Figure 8.5 Are standard thesauri of archaeological terms for the British Isles of no relevance to your work?
Individual response (298) Organisational response (169)
The great majority of organisations use the National Grids set up by the Ordnance Surveys of Britain and Ireland, maintaining the letters relating to 100km grid squares. Although some convert these grid square references to numbers, this is always in addition to the more traditional style. Other referencing systems are used (postal address etc.), and these are almost without fail implemented alongside the OS grids. Very few use latitude/longitude, although it is applied in marine archaeology.
Information was also sought from both organisations and individuals about the use of archaeological thesauri. Although Table 8.2 implies that the use of standards is not widespread, Figure 8.5 shows general support for the use of archaeological thesauri.
There is support for the use of standard thesauri, particularly among archaeologists based in national bodies, museums, local government departments, library/archives and, at an organisational level, field archaeologists and consultants.
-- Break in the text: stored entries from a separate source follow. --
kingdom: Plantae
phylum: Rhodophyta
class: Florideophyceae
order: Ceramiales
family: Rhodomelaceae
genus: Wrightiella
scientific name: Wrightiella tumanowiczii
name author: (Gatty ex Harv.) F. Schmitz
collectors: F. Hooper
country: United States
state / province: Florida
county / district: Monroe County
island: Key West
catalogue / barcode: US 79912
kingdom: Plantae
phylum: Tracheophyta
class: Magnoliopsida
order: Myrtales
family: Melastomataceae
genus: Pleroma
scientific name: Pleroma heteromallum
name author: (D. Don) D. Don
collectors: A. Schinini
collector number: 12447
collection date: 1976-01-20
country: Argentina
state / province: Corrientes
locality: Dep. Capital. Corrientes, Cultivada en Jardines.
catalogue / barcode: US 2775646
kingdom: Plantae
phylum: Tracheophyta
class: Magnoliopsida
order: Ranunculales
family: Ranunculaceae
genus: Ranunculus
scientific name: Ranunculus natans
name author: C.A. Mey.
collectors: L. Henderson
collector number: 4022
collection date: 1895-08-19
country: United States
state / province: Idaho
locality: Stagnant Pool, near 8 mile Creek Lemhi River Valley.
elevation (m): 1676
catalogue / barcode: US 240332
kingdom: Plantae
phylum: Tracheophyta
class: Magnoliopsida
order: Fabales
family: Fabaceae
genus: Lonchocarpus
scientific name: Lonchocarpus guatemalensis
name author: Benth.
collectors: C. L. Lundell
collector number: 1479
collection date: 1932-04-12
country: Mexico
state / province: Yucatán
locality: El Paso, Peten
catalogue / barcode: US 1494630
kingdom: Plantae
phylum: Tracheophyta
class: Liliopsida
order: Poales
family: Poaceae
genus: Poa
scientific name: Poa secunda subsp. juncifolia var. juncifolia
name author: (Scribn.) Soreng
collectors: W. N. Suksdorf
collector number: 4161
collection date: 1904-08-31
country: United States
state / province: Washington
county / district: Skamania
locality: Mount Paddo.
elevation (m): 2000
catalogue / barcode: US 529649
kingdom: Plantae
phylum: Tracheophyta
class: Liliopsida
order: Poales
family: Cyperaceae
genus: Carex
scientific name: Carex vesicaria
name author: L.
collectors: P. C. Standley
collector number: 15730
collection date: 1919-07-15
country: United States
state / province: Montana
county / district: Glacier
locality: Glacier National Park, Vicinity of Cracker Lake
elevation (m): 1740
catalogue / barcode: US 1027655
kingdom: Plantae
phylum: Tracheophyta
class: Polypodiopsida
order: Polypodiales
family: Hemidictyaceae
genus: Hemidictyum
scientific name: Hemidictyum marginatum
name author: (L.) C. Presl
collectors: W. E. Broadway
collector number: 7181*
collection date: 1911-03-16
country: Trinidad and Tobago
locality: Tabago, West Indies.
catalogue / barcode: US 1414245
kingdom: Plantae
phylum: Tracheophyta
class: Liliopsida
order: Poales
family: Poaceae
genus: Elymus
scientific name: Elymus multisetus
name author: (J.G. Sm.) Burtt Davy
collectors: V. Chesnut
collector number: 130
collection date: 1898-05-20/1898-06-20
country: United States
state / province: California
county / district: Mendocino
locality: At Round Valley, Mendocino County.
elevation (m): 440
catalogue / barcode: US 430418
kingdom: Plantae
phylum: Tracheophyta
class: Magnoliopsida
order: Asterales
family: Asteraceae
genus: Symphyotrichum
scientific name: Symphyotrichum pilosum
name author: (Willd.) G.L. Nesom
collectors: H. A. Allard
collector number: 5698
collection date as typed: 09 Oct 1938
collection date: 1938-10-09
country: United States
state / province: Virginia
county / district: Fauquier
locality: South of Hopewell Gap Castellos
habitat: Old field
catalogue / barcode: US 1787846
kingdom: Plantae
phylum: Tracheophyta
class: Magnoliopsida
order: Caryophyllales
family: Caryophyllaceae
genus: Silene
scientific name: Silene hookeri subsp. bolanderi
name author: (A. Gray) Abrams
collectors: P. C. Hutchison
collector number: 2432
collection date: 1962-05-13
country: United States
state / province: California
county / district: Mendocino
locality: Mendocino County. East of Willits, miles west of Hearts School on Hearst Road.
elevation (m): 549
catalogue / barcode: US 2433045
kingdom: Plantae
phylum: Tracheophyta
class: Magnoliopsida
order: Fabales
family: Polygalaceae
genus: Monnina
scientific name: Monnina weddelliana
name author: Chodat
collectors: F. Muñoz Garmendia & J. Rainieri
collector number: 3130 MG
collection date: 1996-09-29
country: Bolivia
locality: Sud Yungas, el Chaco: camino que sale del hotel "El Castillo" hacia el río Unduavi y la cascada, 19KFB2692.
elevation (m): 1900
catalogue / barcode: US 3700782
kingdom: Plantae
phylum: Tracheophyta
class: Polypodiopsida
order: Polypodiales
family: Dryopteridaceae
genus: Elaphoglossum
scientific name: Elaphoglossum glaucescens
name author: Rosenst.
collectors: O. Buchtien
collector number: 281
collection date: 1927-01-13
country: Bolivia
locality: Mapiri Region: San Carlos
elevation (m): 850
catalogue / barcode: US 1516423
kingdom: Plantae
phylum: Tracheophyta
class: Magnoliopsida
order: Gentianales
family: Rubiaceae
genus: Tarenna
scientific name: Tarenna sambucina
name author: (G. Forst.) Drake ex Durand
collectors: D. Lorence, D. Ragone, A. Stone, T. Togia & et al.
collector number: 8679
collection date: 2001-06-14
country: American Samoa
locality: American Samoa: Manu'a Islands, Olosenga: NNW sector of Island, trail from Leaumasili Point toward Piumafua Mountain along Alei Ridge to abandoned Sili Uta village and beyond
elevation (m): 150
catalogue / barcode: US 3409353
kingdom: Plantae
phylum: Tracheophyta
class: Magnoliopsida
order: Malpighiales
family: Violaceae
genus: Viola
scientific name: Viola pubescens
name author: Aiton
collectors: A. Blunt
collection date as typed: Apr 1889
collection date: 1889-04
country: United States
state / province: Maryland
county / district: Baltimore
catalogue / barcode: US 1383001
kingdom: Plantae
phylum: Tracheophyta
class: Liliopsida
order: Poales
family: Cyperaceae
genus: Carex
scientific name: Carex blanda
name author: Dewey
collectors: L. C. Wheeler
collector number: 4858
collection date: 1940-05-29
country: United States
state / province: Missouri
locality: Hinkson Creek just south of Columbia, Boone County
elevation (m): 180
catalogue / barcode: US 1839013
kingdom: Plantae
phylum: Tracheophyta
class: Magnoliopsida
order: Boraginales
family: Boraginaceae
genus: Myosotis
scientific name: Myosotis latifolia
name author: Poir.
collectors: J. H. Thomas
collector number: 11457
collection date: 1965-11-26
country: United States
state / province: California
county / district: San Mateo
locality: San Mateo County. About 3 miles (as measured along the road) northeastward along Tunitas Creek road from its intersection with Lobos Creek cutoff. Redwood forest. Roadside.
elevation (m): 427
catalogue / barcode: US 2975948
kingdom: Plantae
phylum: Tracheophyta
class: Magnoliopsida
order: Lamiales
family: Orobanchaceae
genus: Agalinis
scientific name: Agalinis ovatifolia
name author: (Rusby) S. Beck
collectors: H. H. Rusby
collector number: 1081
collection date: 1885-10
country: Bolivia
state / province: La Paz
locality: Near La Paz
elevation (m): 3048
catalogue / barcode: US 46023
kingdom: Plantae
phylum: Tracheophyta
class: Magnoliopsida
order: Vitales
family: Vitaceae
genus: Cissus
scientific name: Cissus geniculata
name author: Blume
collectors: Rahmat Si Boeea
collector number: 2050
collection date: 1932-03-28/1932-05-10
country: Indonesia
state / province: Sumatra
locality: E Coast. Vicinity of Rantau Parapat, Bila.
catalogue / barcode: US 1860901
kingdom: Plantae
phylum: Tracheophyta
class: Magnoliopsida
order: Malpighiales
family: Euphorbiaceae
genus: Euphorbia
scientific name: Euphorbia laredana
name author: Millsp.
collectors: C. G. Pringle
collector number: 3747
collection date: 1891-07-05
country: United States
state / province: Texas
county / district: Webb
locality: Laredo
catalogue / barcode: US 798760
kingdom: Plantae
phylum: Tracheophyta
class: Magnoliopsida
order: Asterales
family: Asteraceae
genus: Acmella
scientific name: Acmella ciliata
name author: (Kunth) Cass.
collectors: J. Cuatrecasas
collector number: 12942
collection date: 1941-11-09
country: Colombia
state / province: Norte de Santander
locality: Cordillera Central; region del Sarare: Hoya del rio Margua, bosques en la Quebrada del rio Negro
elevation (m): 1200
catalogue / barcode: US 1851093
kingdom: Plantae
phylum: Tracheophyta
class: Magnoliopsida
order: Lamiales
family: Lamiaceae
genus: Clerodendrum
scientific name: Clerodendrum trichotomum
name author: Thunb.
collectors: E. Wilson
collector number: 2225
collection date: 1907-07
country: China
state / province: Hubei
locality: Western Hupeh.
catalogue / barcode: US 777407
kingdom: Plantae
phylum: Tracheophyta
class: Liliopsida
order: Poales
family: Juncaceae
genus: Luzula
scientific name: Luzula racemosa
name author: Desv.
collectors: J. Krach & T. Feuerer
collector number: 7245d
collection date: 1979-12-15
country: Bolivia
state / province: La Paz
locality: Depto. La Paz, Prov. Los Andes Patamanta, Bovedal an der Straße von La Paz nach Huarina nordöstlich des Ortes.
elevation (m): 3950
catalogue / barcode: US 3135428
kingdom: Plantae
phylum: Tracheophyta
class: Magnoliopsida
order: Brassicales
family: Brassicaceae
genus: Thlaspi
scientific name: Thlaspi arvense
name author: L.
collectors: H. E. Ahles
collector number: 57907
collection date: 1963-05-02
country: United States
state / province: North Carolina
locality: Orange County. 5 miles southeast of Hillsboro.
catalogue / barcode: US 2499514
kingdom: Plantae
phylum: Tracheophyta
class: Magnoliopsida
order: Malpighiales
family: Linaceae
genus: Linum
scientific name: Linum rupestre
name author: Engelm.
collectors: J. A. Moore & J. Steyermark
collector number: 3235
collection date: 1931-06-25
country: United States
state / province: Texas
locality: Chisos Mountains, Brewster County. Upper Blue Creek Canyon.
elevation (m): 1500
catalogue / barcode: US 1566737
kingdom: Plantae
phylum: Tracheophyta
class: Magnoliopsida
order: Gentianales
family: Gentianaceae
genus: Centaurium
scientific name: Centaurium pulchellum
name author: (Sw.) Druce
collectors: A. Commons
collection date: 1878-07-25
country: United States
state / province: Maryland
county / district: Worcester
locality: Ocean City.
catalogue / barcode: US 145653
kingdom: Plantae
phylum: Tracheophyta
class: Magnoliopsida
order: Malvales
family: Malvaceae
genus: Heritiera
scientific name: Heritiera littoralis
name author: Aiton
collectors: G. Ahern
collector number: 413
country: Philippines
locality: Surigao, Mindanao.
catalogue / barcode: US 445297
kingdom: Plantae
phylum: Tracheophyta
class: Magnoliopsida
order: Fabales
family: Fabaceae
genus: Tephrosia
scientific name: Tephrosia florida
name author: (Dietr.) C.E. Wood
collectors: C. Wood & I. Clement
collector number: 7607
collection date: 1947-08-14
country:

The lower levels of support for thesauri amongst those based in HEIs may be explained if their research interests lie beyond Britain. The returns from individual field archaeologists and consultants, however, cannot easily be explained. Society members may not have the time or interest in using standards for any archaeological work.
Although there is common support for the use of standards in archaeology, the extent to which these are being implemented is unclear. Without standardised terminology such as some indication of the time period, subject, scope of projects and any spatial location, it can be difficult to enter basic details of projects into indices (be they abstracts, SMRs etc.). Without detailed catalogues, locating information resources is very time-consuming and rarely effective. Attempts to link indices held by different organisations, or those created at different times within the same organisation, rely on common terminology. Standards are a starting point and assist in the communication of ideas, and while research can only proceed by pushing at boundaries, there is still the need for a common language within archaeology, as indicated by a couple of comments from our questionnaire:
There are no guidelines issued in the Republic of Ireland on creating a digital archive, standardising of data etc. I, for one, would welcome such guidelines.
My recent experiences of using archive material have suggested that they are only useful if standardised, and if cleaned. In our field (faunal remains) this has rarely been done.
The survey population has representation from all areas of archaeology, and this is reflected in the diversity and range of information being created. The following points arise from this section:
The use of computers varies, but digital datasets form an element of all categories of data (as listed in the questionnaire) There is a growing body of important information being created solely in digital format. Those categories of information with the smallest confirmed digital component (around 50%) are photographs, plans, context descriptions, illustrations, teaching datasets and exhibition catalogues. Those with more than 75% available in digital format are geospatially referenced site lists, specialists' catalogues, geophysical survey data, GIS, reports, basic monument indices (on average) and detailed monument records (on average). While the majority of project work is being created by professional archaeologists, some independent archaeologists also create digital datasets Digital datasets are created in a wide range of programs. Although Microsoft products dominate, our survey identified 162 other programs in use. It is unclear whether common, agreed standards are being implemented, despite obvious support for this.